### Consigne
Pouvez-vous réduire à une liste à puces le paragraphe de la critique qui commence par « Nous sommes donc dans un hammam », sans perdre ses faits principaux ?

### Texte source
Dimanche 26 :
Vu : A mon âge, je me cache encore pour fumer de l’auteure algérienne Rayhana. Coup de poing ! Cri du cœur. Y a pas mieux qu’un hammam pour laver le linge sale, et pas forcément en famille. La condition de la femme qui, en guise de changement s’aggrave, est «massée » au crible par une masseuse ne passant rien.
Nous sommes donc dans un hammam quelque part dans un pays miné par la violence. Tu ne sais pas trop où il se trouve, mais, même pas trop fortiche, tu as tout de même une petite idée. Va savoir pourquoi, elle te vient tout de go, cette petite idée ! Et si tu te disais que ça pourrait bien être l’Algérie, ce ne serait pas étonnant du tout ! Louisa, Aïcha, Latifa, Nadia, Fatima causent. L’ordinaire est d’attentats, de viols, d’enlèvements, de tortures. Comme toujours en pareil cas, les femmes sont les premières à raquer. Réduites au silence et à la soumission, partout, elles se lâchent in situ. On avait bien eu un avant-goût de cette atmosphère avec Halfaouine, le film du réalisateur tunisien Férid Boughedir. Mais à côté de cette pièce, c’est de la gnognotte ! Ici, le franc-parler parle si vrai qu’il en atteint des sommets. La montée de l’intégrisme, les femmes la sentent dans leur corps. Objet du désir, objet du délit. Fatima, la masseuse qui en a vu de toutes les couleurs, résume : «Toi, t’es une bâchée et toi une décapotable, bonnes à (..) toutes les deux.» Dans cette pièce enveloppée de buée diaphane, la dramaturge fait dialoguer cru ses personnages. Le spectre est large. Ça va de la jeune romantique qui attend et espère l’amour de sa vie à la vieille demi-bourgeoise traquant le dentier de son mari. On passe par l’enseignante stérile, la jeunette enceinte du saint esprit, la voilée intégrale, etc. Une typologie de femmes différentes réunies, voire unies par leur commune condition. C’est le message de Rayhana. Féministe ? Doublement coupable ! L’infantilisation de la femme n’a d’égale, sur l’autre versant, que son habileté à passer les lignes de défense. Rayhana a subi une agression au mois de janvier. Un type l’accoste, lui asperge le visage d’essence et lui jette une cigarette qui a la bonne idée de ne rien enflammer. Rayhana fracasse, avec cette pièce, le blockhaus contenant des années d’humiliations subies par les femmes. Mais ça continue. Respect !

### Lignes de données

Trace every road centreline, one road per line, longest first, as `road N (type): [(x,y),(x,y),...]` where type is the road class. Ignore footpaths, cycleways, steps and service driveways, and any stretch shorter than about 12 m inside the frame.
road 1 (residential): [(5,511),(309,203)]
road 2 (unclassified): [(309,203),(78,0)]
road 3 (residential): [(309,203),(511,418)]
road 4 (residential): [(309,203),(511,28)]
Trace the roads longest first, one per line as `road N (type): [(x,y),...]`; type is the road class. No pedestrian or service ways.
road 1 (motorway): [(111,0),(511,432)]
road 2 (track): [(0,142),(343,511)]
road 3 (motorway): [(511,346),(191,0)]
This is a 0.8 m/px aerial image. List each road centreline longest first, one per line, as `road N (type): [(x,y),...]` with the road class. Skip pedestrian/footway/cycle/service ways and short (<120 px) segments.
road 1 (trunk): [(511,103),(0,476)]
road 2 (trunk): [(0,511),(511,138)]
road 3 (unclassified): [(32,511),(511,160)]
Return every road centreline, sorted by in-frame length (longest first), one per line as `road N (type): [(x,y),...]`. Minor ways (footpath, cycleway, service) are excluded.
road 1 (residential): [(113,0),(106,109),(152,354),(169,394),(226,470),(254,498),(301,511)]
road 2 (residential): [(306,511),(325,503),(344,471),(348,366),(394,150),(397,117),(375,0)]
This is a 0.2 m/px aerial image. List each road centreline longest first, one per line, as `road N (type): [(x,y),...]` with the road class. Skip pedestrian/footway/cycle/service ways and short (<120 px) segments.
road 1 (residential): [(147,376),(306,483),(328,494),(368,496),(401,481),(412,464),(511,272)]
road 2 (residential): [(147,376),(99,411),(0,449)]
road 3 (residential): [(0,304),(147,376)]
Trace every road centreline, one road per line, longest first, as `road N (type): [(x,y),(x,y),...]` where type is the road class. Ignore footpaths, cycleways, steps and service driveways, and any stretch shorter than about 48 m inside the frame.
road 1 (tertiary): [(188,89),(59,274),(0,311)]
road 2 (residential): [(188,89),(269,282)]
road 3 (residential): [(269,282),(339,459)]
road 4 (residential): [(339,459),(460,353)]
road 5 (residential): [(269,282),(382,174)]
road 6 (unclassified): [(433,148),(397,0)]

### Production attendue
- La pièce se déroule dans un hammam, dans un pays miné par la violence qui pourrait bien être l'Algérie.
- Louisa, Aïcha, Latifa, Nadia et Fatima y discutent d'un quotidien fait d'attentats, de viols, d'enlèvements et de tortures.
- Les femmes, premières victimes, réduites ailleurs au silence et à la soumission, se libèrent dans ce lieu.
- La pièce va bien plus loin que *Halfaouine*, le film du réalisateur tunisien Férid Boughedir, grâce à un franc-parler très cru.
- Les femmes ressentent la montée de l'intégrisme dans leur corps, que Fatima, la masseuse, résume d'une formule brutale.
- Les personnages vont de la jeune romantique à la vieille demi-bourgeoise qui cherche le dentier de son mari, en passant par l'enseignante stérile, la jeunette enceinte et la femme intégralement voilée.
- Le message de Rayhana est que ces femmes très différentes sont unies par leur condition commune.
- En janvier, Rayhana a été agressée par un homme qui lui a aspergé le visage d'essence et lui a jeté une cigarette, laquelle n'a rien enflammé.
- Avec cette pièce, elle brise le silence sur des années d'humiliations subies par les femmes, qui se poursuivent encore.